Problems and tasks:
1) Summarize the text below on the "right direction/wrong track" poll question in two sentences.
2) In the part of the poll-question text below starting at "The AP/Ipsos version" and ending at "the major differences.)", swap "representative" for "typical" wherever it appears, and give that part back.

Document segment:

□ □ □ □ □

After presidential approval, no polling indicator seems to get more attention than the "right direction/wrong track" question. Many polls open the survey with this question and almost all include it in some form or another (though there are a variety of wordings.)

The AP/Ipsos version of the question is reasonably representative:
"Generally speaking, would you say things in this country are heading in the right direction, or are they off on the wrong track?"
Gallup, Pew and Newsweek use a "satisfied/dissatisfied" variation:
"All in all, are you satisfied or dissatisfied with the way things are going in this country today?"
(There is variation within each of these two types, but these are representative of the major differences.)

The question is, presumably, intended to guage optimism or disappointment with the state of the nation in some general sense. No mention of political leaders, parties or events is used to structure the question. Over the past five and a half years, the mood of the country has been decidedly down-hill by this measure. The "right direction" option got a huge boost from 9/11 but fell below 50% by mid-2002 and has rallied over 50% only once, at the start of the Iraq war. Since early 2004 over 50% of Americans have said we are "off on the wrong track." There was some improvement in right direction during the 2004 election campaign, but not enough to get back to a positive net balance of right direction over wrong track. Since 2005, the indicator has trended to a decidedly worse state. In 2004 it averaged 41% right, 53% wrong. In 2005 that moved to 36% right and 58% wrong. So far in 2006 the averages are 30% right, 64% wrong. If this trend predicted votes, someone would be in trouble.

□ □ □ □ □

Recorded information:
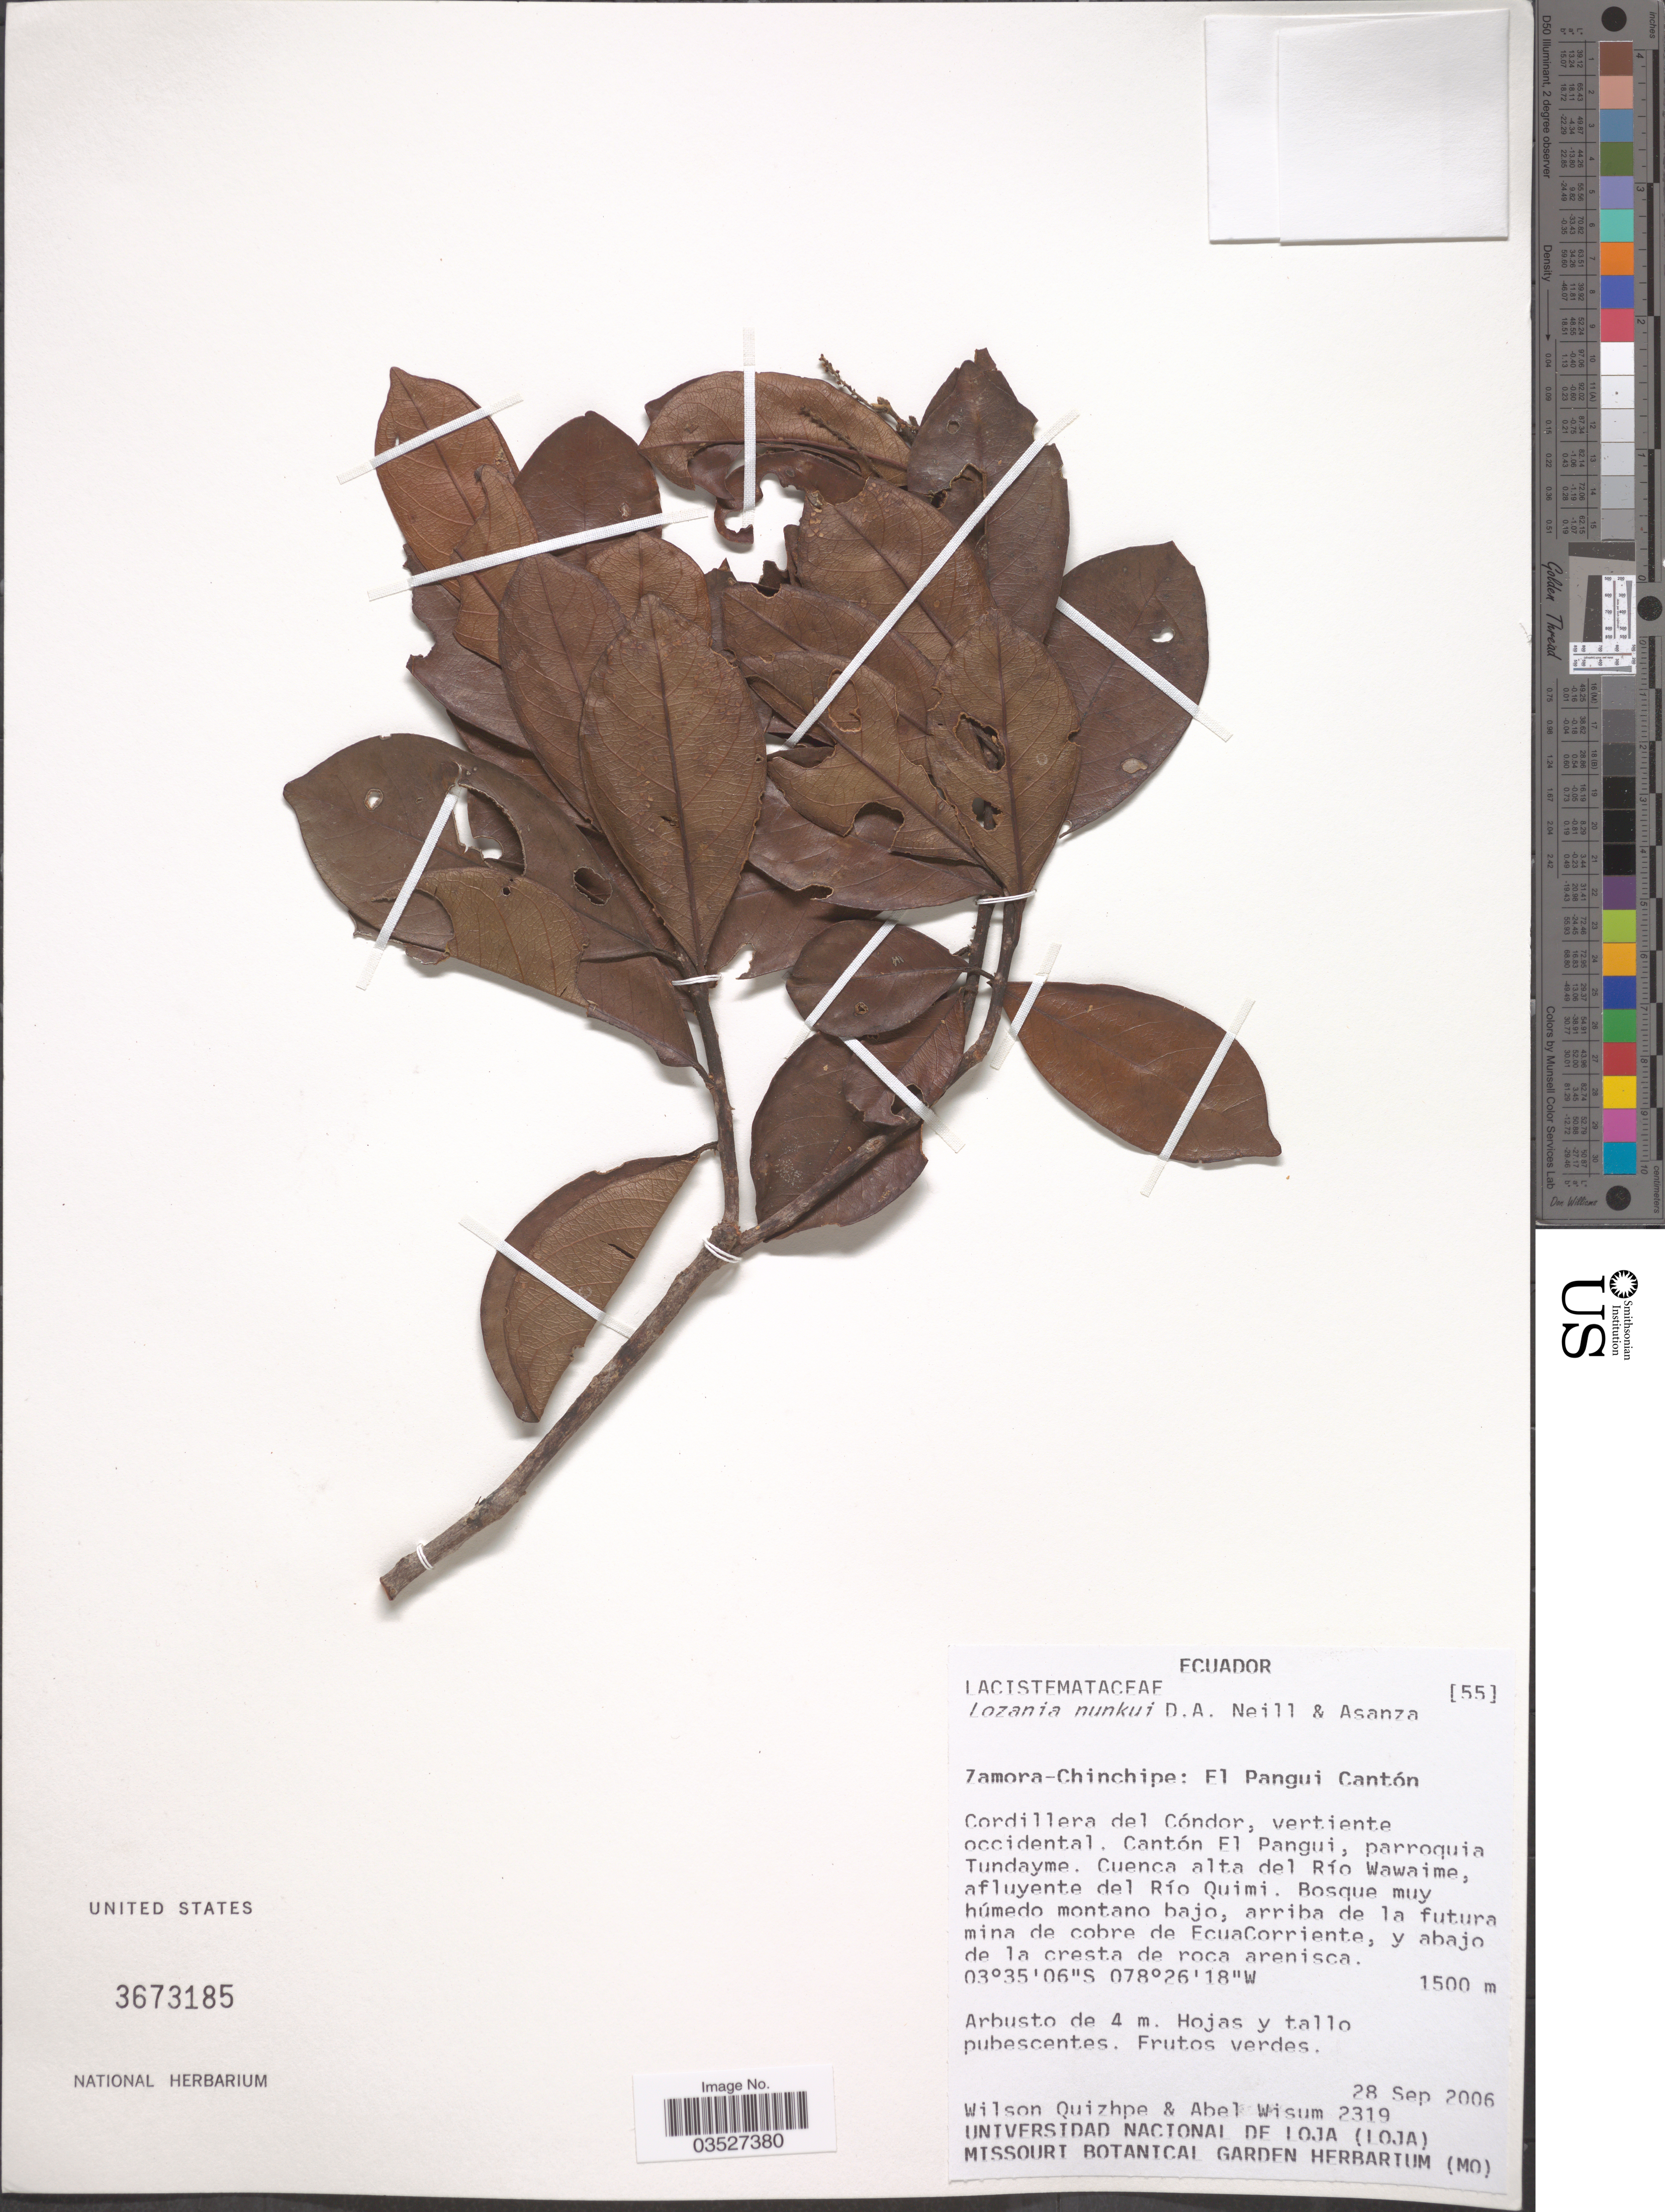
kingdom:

□ □ □ □ □

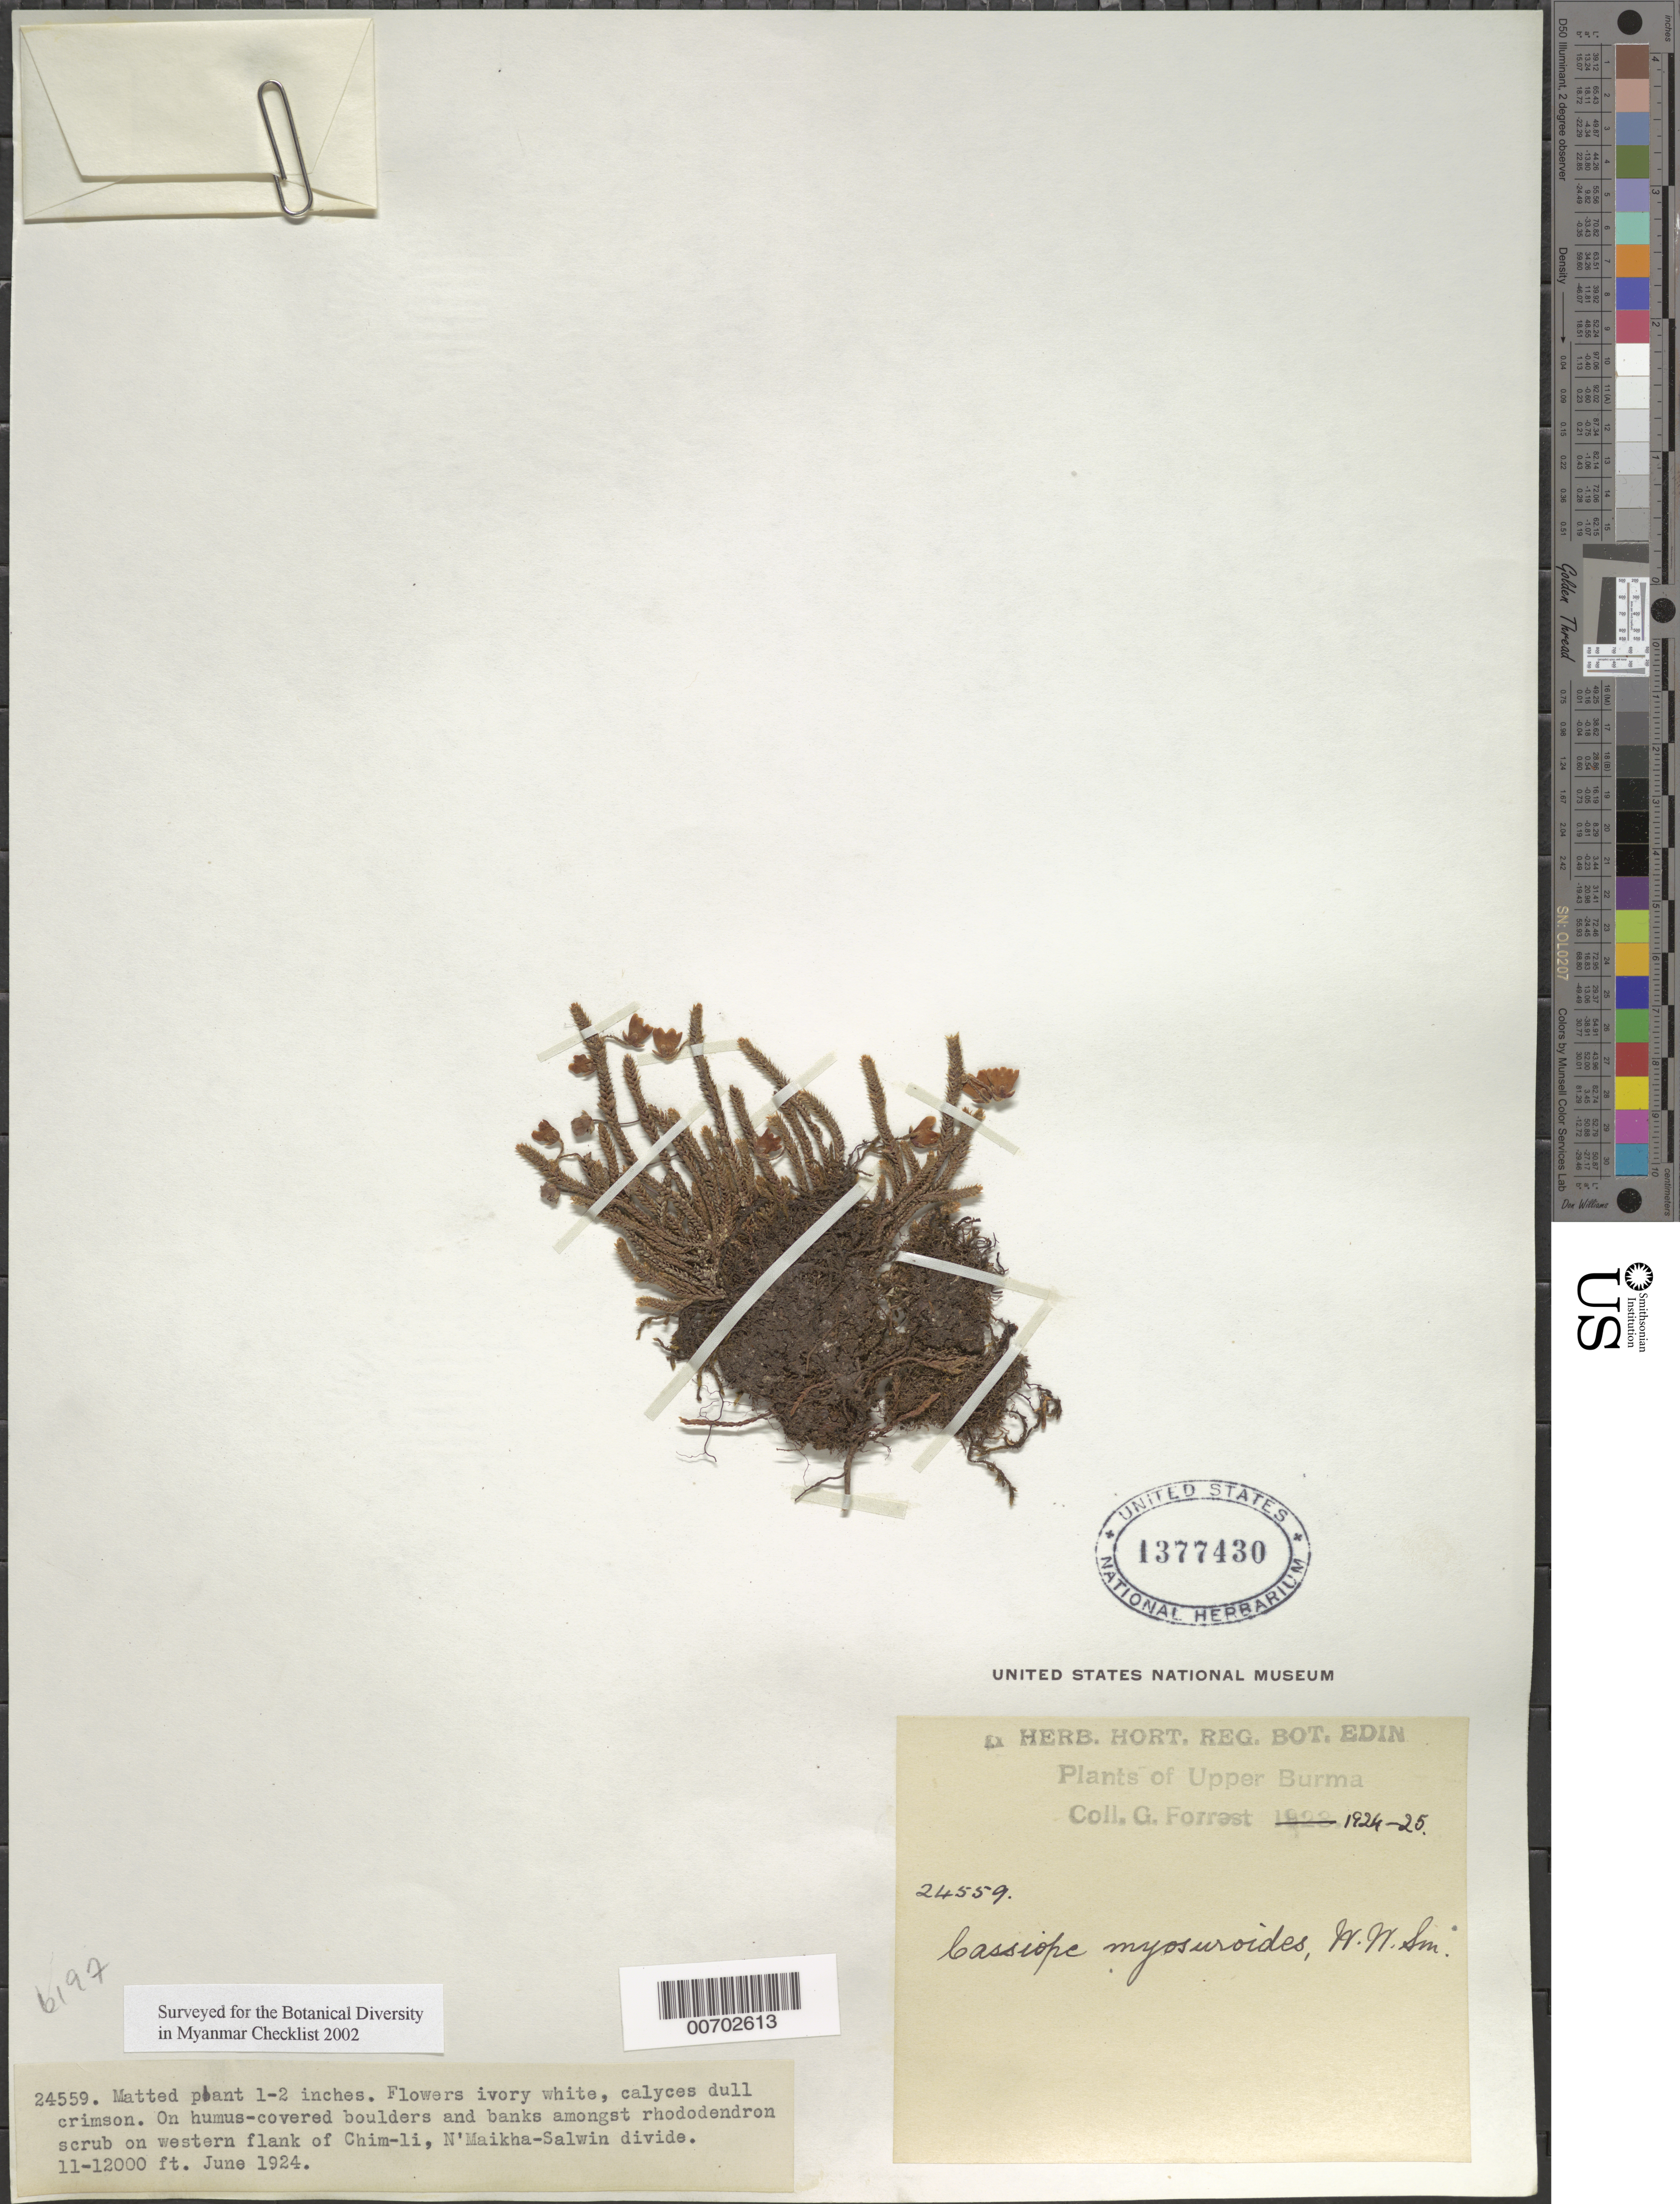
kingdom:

□ □ □ □ □

Worked answers:
1) Almost all polls ask some form of a question on whether the country is heading in the right direction or is off on the wrong track, though Gallup, Pew and Newsweek instead ask whether people are satisfied or dissatisfied with the way things are going. By this measure the national mood has gone decidedly downhill over the past five and a half years, with over 50% saying "wrong track" since early 2004 and the averages moving from 41% right and 53% wrong in 2004 to 30% right and 64% wrong so far in 2006.

2)
The AP/Ipsos version of the question is reasonably typical:
"Generally speaking, would you say things in this country are heading in the right direction, or are they off on the wrong track?"
Gallup, Pew and Newsweek use a "satisfied/dissatisfied" variation:
"All in all, are you satisfied or dissatisfied with the way things are going in this country today?"
(There is variation within each of these two types, but these are typical of the major differences.)